LeetCode Isomorphic Strings

原题链接在此: https://leetcode.com/problems/isomorphic-strings/

题目：

Given two strings s and t, determine if they are isomorphic.

Two strings are isomorphic if the characters in s can be replaced to get t.

All occurrences of a character must be replaced with another character while preserving the order of characters. No two characters may map to the same character but a character may map to itself.

For example,
Given "egg", "add", return true.

Given "foo", "bar", return false.

Given "paper", "title", return true.

Note:
You may assume both s and t have the same length.

题解：

这道题用两个Map建立s和t中对应Character的关系，一个是s到t的对应，一个是t到s的对应，要注意的是要双向检测两个Map里的对应值，否则就会出现下列错误：

Input:"ab", "aa"

Output:true

Expected:false

因为没有检查hm2，即使“aa”的第二个值 与 hm2中已有的a相同，也不会返回false。

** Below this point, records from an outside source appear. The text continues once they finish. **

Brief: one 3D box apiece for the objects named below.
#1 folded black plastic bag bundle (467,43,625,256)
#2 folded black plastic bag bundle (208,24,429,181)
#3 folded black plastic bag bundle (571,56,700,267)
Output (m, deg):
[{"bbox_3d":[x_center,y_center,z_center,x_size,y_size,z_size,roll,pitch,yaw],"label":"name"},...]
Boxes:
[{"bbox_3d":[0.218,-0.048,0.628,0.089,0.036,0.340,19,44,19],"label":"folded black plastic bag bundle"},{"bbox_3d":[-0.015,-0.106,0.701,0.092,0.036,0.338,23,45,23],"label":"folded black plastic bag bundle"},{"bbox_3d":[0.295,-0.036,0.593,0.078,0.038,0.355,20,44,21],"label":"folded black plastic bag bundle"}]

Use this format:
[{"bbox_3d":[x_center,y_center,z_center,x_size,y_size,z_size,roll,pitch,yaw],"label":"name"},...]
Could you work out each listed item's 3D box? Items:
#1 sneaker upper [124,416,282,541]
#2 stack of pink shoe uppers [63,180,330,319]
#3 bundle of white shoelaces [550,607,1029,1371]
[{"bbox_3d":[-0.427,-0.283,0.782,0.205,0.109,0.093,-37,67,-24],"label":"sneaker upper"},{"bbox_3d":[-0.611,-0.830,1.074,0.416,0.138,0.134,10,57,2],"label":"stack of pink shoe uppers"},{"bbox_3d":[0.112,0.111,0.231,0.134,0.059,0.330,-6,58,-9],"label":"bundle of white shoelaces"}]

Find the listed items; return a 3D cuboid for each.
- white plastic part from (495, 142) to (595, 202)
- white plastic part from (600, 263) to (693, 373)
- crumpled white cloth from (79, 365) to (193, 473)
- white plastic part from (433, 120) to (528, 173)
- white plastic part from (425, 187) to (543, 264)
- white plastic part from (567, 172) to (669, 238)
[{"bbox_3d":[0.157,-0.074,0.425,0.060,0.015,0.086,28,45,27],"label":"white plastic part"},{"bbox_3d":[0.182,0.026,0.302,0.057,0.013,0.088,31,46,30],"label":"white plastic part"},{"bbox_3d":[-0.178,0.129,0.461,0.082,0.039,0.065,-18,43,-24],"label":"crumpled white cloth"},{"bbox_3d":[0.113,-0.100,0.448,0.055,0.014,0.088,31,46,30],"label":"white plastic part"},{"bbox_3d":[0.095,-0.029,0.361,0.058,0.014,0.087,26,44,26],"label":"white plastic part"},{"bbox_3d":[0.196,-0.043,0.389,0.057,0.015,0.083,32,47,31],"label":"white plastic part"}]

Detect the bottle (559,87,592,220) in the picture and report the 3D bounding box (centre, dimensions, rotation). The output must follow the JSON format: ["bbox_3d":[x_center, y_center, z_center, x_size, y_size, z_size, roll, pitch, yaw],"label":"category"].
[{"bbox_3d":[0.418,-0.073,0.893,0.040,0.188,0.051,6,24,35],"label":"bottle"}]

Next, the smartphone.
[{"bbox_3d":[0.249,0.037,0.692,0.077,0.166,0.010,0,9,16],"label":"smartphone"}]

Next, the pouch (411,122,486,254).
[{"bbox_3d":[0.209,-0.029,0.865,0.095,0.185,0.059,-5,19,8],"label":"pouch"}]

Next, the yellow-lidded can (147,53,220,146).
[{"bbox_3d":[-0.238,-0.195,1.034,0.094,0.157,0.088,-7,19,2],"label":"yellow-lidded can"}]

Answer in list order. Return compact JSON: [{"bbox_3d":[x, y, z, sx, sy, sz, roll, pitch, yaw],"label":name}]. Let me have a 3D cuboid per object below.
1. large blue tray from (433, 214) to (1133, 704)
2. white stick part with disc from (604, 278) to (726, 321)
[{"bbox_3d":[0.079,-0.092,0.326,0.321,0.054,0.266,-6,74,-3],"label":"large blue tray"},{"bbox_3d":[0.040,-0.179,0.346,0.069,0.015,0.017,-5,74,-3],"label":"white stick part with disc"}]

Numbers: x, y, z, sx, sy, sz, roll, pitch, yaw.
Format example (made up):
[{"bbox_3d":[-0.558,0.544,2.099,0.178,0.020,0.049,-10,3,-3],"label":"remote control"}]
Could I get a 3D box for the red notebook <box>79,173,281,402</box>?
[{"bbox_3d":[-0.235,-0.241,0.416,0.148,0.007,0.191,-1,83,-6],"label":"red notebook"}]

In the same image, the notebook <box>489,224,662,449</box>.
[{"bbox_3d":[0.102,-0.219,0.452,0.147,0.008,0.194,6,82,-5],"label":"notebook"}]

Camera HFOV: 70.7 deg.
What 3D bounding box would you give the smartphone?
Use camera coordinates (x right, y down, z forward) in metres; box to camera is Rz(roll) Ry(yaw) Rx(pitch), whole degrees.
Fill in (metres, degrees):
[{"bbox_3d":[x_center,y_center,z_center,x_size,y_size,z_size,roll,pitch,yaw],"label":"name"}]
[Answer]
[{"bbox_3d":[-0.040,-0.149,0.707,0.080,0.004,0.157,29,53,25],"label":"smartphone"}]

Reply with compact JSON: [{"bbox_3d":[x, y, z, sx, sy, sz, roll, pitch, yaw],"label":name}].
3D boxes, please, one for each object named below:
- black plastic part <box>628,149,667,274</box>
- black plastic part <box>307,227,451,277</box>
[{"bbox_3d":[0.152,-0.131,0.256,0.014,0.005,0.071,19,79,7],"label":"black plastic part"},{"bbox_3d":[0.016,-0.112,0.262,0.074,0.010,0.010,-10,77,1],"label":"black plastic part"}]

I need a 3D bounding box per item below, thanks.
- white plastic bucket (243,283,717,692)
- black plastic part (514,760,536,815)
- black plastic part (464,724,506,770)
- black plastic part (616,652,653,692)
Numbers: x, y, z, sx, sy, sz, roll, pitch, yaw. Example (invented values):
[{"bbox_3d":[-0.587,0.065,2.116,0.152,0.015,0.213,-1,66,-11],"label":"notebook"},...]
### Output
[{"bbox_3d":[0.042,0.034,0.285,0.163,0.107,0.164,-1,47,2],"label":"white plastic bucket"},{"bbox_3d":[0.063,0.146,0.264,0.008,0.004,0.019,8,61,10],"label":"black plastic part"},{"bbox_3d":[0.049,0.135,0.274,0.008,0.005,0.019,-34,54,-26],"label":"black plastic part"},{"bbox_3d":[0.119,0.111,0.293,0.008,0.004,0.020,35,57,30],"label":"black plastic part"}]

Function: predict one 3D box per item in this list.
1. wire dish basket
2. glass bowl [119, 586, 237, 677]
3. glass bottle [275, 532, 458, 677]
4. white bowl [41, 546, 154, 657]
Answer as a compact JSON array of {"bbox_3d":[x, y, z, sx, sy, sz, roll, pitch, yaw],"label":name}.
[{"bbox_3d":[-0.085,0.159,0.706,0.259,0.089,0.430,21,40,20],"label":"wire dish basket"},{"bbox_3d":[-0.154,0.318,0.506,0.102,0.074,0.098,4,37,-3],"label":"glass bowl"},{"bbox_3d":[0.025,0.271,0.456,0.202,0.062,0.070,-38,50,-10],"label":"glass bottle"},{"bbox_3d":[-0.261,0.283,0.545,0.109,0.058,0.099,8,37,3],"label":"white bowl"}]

Time Complexity: O(s.length()). Space: O(s.length()).

AC Java:

public class Solution {
    public boolean isIsomorphic(String s, String t) {
        if(s == null && t == null){
            return true;
        }
        if(s == null || t == null){
            return false;
        }
        if(s.length() != t.length()){
            return false;
        }
        
        Map<Character, Character> hm1 = new HashMap<Character, Character>();
        Map<Character, Character> hm2 = new HashMap<Character, Character>();
        int len = s.length();
        for(int i = 0; i<len; i++){
            if(hm1.containsKey(s.charAt(i)) && hm1.get(s.charAt(i)) != t.charAt(i)){
                return false;
            }
            if(hm2.containsKey(t.charAt(i)) && hm2.get(t.charAt(i)) != s.charAt(i)){
                return false;
            }
            hm1.put(s.charAt(i), t.charAt(i));
            hm2.put(t.charAt(i), s.charAt(i));
        }
        return true;
    }
}

很多key为char的map都可以用个长度为256的array表示.

思路和上面的相同, 两个map用扫到string的index位置联系在一起.

Time Complexity: O(s.length()). Space: O(1), 256 array 长度.

AC Java:

public class Solution {
    public boolean isIsomorphic(String s, String t) {
        if(s == null && t == null){
            return true;
        }
        if(s == null || t == null){
            return false;
        }
        if(s.length() != t.length()){
            return false;
        }
        
        int len = s.length();
        int [] m1 = new int[256];
        int [] m2 = new int[256];
        for(int i = 0; i<len; i++){
            if(m1[s.charAt(i)] != m2[t.charAt(i)]){
                return false;
            }
            m1[s.charAt(i)] = i+1;
            m2[t.charAt(i)] = i+1;
        }
        return true;
    }
}

 类似Word Pattern.